Gender Inequality

Historically and continuing into the present, women have not been afforded the same rights, support, or benefits as have their male counterparts. The gender wage gap is perhaps one of the most salient manifestations of this trend: while some differences in occupation, experience and hours influence this gap, studies claim that even when those factors are controlled for, the pay gap remains. In 1963, John F. Kennedy signed into law the Equal Pay Act which abolished wage disparity based on sex and although conditions improved, today women are still only paid 77 cents for every dollar that a man earns. And, as women age, the wage gap expands: on average women’s pay stops growing at age 39, whereas for men it is 48.

According to a 2010 study, there is one type of female that earns more than her male counterpart, and her characteristics are indicative of implicit cultural priorities: she is single, childless, urban and young (between the ages of 22 and 30). Women suffer more ageism and pay a greater price for having children. In fact, while marriage and parenthood are associated with less time spent on paid work-related activities for women, the onset of family responsibilities has the reverse effect on the careers of men.

This soundscape demonstrates these disparities through data on wages (1951 - present), workforce participation (1948 - present), poverty levels (1966 - present), housework hours (1965 - present), and educational achievement (1969 - present).

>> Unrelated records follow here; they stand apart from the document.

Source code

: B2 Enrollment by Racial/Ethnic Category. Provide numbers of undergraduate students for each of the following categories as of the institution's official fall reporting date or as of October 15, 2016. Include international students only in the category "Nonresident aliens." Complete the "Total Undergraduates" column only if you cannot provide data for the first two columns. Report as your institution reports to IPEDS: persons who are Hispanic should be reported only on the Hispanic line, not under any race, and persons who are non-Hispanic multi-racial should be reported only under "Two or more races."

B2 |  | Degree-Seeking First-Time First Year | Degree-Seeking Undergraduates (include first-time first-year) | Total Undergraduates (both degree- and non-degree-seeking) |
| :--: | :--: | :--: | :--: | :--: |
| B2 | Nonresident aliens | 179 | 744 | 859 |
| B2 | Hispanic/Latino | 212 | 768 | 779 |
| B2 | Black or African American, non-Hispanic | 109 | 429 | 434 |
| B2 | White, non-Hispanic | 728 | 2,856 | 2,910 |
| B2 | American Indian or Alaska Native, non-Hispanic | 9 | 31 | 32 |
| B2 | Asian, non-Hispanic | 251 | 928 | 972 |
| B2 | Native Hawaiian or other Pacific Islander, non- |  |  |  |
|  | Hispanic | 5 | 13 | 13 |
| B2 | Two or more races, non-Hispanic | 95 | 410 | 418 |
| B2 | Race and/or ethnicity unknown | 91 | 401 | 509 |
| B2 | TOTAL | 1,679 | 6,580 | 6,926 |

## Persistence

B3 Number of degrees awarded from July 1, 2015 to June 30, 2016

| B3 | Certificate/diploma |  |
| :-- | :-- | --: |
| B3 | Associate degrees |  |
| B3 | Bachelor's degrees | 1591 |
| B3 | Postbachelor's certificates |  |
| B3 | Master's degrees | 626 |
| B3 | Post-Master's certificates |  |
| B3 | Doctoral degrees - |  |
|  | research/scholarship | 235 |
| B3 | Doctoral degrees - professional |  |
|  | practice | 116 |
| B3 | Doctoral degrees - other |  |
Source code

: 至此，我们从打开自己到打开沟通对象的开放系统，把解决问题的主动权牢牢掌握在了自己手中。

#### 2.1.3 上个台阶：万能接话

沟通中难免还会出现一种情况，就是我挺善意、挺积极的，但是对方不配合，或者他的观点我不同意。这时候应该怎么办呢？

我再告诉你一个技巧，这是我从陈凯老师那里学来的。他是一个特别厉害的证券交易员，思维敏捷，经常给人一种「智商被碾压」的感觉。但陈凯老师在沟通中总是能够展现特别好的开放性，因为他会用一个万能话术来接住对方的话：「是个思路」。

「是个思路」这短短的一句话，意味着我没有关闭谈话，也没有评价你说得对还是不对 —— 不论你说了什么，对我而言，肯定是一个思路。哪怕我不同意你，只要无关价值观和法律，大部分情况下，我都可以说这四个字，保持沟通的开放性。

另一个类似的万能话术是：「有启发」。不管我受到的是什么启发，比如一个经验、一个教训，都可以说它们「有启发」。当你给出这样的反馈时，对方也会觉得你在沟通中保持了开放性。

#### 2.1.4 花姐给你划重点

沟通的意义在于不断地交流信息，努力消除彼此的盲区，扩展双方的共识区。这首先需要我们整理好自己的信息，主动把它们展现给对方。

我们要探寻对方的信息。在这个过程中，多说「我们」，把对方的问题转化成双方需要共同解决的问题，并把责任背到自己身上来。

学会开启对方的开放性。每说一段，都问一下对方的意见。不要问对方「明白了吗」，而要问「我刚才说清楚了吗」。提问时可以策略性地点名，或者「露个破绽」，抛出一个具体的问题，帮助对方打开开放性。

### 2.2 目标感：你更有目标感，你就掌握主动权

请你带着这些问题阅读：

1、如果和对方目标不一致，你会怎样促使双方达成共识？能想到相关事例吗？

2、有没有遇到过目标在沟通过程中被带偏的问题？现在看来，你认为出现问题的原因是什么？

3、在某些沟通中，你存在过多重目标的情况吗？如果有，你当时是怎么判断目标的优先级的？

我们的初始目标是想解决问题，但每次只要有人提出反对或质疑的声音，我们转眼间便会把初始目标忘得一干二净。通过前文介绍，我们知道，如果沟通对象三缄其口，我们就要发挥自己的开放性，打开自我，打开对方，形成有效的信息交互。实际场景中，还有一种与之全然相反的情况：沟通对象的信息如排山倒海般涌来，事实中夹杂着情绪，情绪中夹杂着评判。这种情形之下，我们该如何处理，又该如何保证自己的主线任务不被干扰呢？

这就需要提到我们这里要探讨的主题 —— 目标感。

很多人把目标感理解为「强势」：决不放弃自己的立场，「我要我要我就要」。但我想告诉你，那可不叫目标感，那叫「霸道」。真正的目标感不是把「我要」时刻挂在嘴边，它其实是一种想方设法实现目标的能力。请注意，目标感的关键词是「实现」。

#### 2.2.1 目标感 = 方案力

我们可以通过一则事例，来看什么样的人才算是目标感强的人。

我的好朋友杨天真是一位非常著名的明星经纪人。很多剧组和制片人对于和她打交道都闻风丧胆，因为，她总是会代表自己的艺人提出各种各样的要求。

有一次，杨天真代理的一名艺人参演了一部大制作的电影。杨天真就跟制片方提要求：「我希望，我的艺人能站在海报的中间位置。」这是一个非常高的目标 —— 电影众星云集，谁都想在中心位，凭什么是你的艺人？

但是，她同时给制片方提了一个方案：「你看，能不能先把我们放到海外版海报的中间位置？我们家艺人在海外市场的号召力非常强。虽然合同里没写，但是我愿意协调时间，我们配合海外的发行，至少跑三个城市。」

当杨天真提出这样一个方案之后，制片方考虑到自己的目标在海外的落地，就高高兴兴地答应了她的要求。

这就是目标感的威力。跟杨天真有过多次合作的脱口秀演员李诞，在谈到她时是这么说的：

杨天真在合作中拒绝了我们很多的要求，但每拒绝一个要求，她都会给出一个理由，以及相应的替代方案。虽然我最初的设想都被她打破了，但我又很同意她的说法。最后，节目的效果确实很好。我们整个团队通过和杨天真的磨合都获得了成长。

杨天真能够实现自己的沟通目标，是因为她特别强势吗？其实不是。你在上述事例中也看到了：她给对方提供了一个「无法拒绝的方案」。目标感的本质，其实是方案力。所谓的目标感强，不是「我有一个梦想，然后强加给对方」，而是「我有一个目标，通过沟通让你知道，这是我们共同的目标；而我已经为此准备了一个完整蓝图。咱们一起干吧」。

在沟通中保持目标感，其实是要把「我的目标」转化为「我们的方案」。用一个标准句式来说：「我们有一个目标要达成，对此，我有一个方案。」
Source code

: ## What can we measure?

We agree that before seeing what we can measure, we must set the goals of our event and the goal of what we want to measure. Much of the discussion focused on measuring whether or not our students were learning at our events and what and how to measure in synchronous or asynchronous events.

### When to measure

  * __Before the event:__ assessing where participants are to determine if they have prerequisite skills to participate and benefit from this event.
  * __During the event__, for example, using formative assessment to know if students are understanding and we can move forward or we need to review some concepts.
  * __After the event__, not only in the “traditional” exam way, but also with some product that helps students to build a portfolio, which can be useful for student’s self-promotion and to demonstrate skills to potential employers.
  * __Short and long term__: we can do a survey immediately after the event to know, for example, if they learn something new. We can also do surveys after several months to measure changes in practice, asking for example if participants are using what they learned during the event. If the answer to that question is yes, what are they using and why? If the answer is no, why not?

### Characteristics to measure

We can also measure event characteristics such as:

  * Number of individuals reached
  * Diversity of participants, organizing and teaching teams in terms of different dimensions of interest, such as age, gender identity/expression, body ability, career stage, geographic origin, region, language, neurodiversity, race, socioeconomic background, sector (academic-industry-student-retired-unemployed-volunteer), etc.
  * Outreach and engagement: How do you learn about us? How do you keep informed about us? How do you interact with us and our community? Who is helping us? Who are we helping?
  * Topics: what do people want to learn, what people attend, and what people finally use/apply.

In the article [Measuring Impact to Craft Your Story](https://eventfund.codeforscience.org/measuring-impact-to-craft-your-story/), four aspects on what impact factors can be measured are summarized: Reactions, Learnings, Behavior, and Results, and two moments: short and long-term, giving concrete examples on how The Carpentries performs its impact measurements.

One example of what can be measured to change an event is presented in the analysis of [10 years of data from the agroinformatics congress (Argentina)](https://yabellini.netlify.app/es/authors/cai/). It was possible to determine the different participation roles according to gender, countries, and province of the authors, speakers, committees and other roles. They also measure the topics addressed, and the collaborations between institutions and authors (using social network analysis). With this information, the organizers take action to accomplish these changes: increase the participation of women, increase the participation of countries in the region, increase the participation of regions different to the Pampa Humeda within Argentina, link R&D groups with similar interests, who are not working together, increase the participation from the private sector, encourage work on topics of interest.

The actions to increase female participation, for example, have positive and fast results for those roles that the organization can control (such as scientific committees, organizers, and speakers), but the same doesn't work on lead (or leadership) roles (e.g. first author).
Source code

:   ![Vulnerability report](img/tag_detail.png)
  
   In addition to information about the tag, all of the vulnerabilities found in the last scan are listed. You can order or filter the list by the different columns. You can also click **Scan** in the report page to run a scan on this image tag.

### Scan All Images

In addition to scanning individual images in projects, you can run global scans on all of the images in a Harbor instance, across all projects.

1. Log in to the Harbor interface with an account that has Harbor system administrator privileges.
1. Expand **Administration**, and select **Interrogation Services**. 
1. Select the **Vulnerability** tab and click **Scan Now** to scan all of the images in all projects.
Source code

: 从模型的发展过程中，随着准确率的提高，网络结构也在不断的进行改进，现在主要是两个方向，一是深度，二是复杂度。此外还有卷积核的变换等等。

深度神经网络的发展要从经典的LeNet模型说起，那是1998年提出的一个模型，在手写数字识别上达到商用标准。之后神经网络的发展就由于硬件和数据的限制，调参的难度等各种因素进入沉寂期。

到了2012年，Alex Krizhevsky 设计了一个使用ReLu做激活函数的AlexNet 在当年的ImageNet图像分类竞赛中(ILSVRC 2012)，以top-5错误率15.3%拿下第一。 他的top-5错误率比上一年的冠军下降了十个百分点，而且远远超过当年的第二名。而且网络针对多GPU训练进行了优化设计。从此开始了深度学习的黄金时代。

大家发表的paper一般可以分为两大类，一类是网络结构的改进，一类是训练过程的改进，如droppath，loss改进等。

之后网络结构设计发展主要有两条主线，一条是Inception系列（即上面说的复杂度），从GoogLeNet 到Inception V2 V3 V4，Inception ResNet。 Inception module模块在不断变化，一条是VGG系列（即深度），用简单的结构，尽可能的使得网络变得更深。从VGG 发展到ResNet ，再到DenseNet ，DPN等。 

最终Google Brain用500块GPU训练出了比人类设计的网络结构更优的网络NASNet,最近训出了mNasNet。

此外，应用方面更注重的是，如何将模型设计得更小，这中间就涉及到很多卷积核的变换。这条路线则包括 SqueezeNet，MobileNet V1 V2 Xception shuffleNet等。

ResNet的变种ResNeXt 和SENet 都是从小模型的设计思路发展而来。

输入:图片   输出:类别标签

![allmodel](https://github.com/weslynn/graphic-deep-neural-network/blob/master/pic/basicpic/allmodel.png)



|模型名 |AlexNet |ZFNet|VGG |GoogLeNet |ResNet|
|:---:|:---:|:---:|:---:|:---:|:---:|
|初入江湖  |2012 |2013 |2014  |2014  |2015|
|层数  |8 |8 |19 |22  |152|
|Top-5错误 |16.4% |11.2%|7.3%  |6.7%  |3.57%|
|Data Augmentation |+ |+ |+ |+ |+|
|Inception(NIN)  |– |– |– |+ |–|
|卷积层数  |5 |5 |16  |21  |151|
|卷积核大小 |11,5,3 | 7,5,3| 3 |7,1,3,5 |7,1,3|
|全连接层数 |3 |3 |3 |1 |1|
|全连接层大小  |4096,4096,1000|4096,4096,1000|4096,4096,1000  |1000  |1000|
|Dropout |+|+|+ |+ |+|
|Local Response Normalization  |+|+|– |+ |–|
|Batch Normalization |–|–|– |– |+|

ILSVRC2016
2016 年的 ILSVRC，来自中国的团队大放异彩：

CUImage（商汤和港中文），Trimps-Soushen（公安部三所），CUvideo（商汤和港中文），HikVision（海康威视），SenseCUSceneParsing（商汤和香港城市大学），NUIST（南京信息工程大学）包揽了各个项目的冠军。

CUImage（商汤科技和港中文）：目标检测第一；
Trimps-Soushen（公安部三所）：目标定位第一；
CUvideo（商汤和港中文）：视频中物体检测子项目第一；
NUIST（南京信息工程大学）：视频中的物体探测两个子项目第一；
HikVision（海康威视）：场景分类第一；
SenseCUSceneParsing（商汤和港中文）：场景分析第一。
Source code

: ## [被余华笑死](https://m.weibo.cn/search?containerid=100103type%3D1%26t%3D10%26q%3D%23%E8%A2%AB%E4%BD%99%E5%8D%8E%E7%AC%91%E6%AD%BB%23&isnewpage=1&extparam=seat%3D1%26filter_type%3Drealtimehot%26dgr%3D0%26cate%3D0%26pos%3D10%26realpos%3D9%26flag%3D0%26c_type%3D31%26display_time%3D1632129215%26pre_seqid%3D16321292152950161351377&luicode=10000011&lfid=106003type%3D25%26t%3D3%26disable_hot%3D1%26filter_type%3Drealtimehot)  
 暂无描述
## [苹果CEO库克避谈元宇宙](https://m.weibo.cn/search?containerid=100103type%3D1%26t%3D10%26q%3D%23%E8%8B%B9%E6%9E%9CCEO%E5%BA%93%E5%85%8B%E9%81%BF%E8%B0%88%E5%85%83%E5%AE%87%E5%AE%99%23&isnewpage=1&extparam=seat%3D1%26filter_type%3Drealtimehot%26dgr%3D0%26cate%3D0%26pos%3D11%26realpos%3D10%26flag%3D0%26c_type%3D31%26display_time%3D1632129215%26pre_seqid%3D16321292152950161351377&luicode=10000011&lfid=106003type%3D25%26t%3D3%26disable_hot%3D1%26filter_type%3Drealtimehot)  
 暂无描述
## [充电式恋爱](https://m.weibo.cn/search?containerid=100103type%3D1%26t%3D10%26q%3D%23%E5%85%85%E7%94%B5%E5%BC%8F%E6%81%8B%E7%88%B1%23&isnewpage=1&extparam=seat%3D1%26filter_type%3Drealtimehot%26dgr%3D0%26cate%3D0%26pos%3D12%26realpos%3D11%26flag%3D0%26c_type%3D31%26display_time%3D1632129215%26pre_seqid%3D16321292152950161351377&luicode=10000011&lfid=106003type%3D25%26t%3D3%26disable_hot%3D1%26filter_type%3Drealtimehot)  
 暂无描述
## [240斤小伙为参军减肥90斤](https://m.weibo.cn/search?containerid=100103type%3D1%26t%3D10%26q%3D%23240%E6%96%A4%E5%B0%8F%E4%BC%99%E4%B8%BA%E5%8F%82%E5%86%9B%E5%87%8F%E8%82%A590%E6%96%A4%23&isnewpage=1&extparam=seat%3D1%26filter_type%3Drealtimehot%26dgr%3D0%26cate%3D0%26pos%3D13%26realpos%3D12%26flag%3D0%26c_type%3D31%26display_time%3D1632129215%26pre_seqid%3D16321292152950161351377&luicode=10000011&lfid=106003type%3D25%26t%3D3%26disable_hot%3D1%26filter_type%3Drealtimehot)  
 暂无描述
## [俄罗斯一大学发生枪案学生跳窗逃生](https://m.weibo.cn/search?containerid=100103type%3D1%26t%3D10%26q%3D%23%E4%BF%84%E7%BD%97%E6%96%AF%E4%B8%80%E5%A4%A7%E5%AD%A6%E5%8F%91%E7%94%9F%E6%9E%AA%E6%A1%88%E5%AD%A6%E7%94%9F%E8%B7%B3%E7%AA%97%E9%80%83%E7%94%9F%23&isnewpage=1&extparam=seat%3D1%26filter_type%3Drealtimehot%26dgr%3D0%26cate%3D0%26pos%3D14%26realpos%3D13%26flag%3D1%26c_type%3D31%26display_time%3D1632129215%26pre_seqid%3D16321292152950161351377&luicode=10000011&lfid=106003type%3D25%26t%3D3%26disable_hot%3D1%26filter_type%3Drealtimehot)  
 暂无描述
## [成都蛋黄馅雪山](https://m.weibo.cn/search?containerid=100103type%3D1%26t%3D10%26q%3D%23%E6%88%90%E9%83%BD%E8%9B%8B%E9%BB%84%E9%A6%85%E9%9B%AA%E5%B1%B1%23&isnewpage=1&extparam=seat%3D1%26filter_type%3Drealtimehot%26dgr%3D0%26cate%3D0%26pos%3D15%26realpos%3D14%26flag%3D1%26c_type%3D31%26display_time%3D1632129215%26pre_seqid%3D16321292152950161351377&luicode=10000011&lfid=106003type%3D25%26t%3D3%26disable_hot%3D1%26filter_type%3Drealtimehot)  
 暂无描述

Each data set has been converted into a musical line with pitch being calculated based on the disparity between men and women as the soundscape advances through the decades, starting in 1948 and continuing into the present.

The concept of equality is presented as a single, repeating tone (216 Hertz) and each musical line can be understood in reference to this tone. Throughout the soundscape, poverty data holds relatively steady, lower than the equality pitch as women have consistently been more likely to be in poverty than men. Workforce participation and income music lines initially rise steadily closer to the equality pitch, but have held steady in recent years. The only two lines of data that are above the equality pitch (meaning women are doing or achieving more than men) are households work hours and educational achievement. American mothers spend more time than fathers doing housework and although the gap has narrowed dramatically since 1965, it has leveled off in the past 10 years. Meanwhile, women’s gains in educational achievement have significantly outpaced those of men over the past 40 years.